Non, les tremblements liés à la maladie de Parkinson ne déclenchent normalement pas d’alerte accidentelle : les boutons de téléassistance nécessitent une pression volontaire et suffisamment franche pour éviter les fausses alertes. La vraie question n’est donc pas le risque de déclenchement involontaire, mais plutôt la capacité à déclencher l’alarme après une chute soudaine liée aux troubles de l’équilibre propres à la maladie.
Pourquoi la maladie de Parkinson augmente-t-elle le risque de chute ?
Les troubles moteurs associés à la maladie de Parkinson (akinésie, rigidité, troubles posturaux, « freezing » de la marche) fragilisent l’équilibre et augmentent la fréquence des chutes, en particulier lors des changements de position (se lever d’un fauteuil, se retourner) ou des déplacements. Ces chutes peuvent survenir de façon soudaine et sans possibilité pour la personne de se rattraper.
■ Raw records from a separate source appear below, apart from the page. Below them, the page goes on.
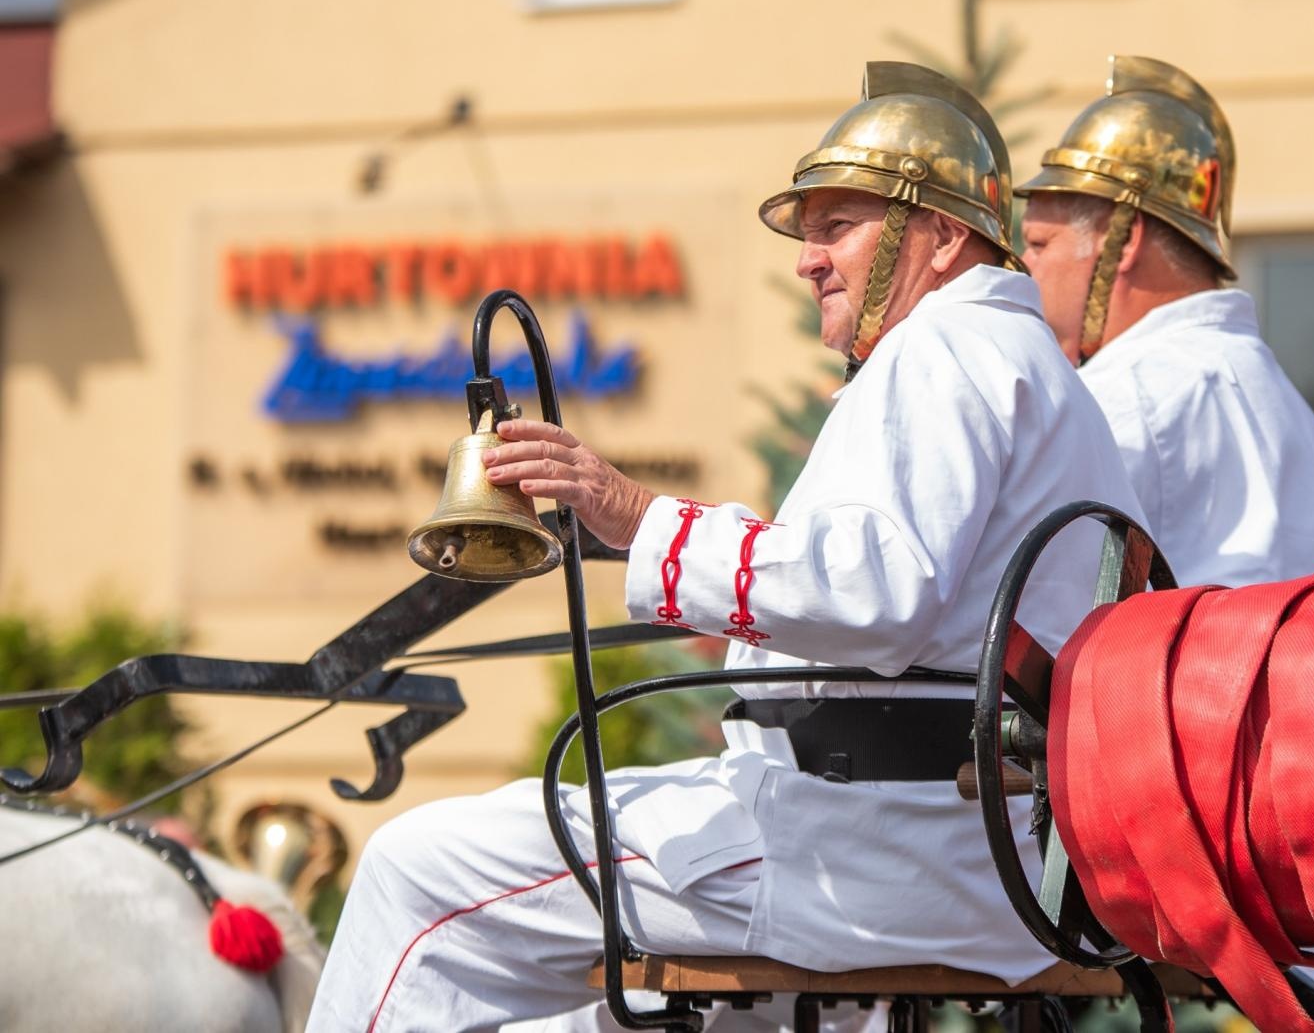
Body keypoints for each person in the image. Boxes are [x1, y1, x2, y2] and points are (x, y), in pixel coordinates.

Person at [307, 62, 1143, 1033]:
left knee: (417, 877)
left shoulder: (942, 350)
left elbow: (872, 592)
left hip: (874, 855)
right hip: (955, 847)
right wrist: (628, 531)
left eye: (838, 226)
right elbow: (894, 591)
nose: (806, 260)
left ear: (944, 235)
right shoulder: (1022, 363)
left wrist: (634, 515)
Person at [1017, 55, 1314, 587]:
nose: (1026, 271)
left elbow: (1038, 609)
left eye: (1039, 245)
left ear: (1125, 241)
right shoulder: (1290, 412)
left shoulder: (1124, 396)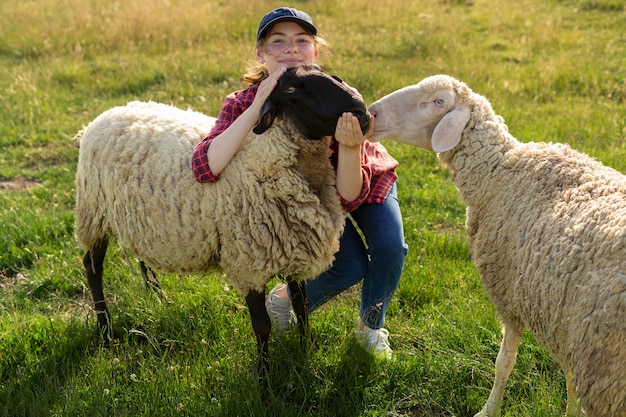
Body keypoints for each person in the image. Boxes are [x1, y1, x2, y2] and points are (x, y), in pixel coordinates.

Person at [191, 7, 407, 358]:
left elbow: (348, 194)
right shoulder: (243, 101)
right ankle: (285, 299)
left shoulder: (333, 95)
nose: (291, 48)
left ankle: (370, 326)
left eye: (302, 41)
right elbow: (204, 168)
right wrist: (257, 105)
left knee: (389, 247)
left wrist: (352, 147)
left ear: (315, 51)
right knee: (348, 265)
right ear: (261, 54)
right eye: (278, 42)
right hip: (314, 193)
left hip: (363, 179)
Les tremblements posent-ils un risque de fausses alertes ?
C’est une inquiétude légitime et fréquente. En pratique, les boutons d’alerte des dispositifs de téléassistance sont conçus pour nécessiter une pression volontaire et suffisamment franche, ce qui limite le risque de déclenchement accidentel par un simple tremblement. Si des fausses alertes surviennent malgré tout, il est utile d’en informer le service de téléassistance : certains prestataires peuvent ajuster la sensibilité du bouton ou proposer un modèle plus adapté.
Quelles fonctionnalités sont particulièrement utiles en cas de Parkinson ?
La détection automatique de chute
Pour une personne atteinte de Parkinson, la principale difficulté n’est pas tant de déclencher l’alarme volontairement que de pouvoir le faire après une chute soudaine, notamment si elle entraîne une perte de repères ou une immobilisation au sol. Un détecteur de chute automatique permet de déclencher l’alerte sans action de la personne, ce qui constitue un filet de sécurité complémentaire au bouton manuel.
Un bouton facile à actionner
Les tremblements et la perte de dextérité fine peuvent rendre difficile la manipulation d’un petit bouton. Les dispositifs à gros bouton, à pression franche mais non exagérément dure, sont à privilégier pour rester actionnables malgré les troubles moteurs.
Le port au poignet plutôt qu’au cou
Selon le stade de la maladie et les habitudes de la personne, le port au poignet peut être préféré au pendentif, notamment si la personne manipule fréquemment des objets ou porte des vêtements qui pourraient gêner un pendentif autour du cou.
Quelles précautions complémentaires adopter à domicile ?
- Dégager les zones de passage (tapis, câbles, meubles bas) pour limiter les obstacles au sol.
- Installer des barres d’appui dans les zones à risque (salle de bain, escaliers).
- Prévoir un éclairage suffisant, notamment la nuit, car les levers nocturnes sont des moments à risque accru, c’est d’ailleurs pour cette raison qu’il est recommandé de conserver son dispositif de téléassistance même pendant le sommeil.
- Encourager le port du dispositif en continu, y compris la nuit.
En résumé
La téléassistance reste tout à fait adaptée à une personne atteinte de la maladie de Parkinson : les tremblements ne posent pas de risque significatif de fausse alerte avec un bouton bien conçu, et la détection automatique de chute apporte une sécurité précieuse lorsque la personne n’est plus en mesure de déclencher elle-même l’alarme. L’essentiel est d’adapter le choix du dispositif (type de bouton, mode de port) aux capacités motrices réelles de la personne, en lien avec son médecin ou son kinésithérapeute.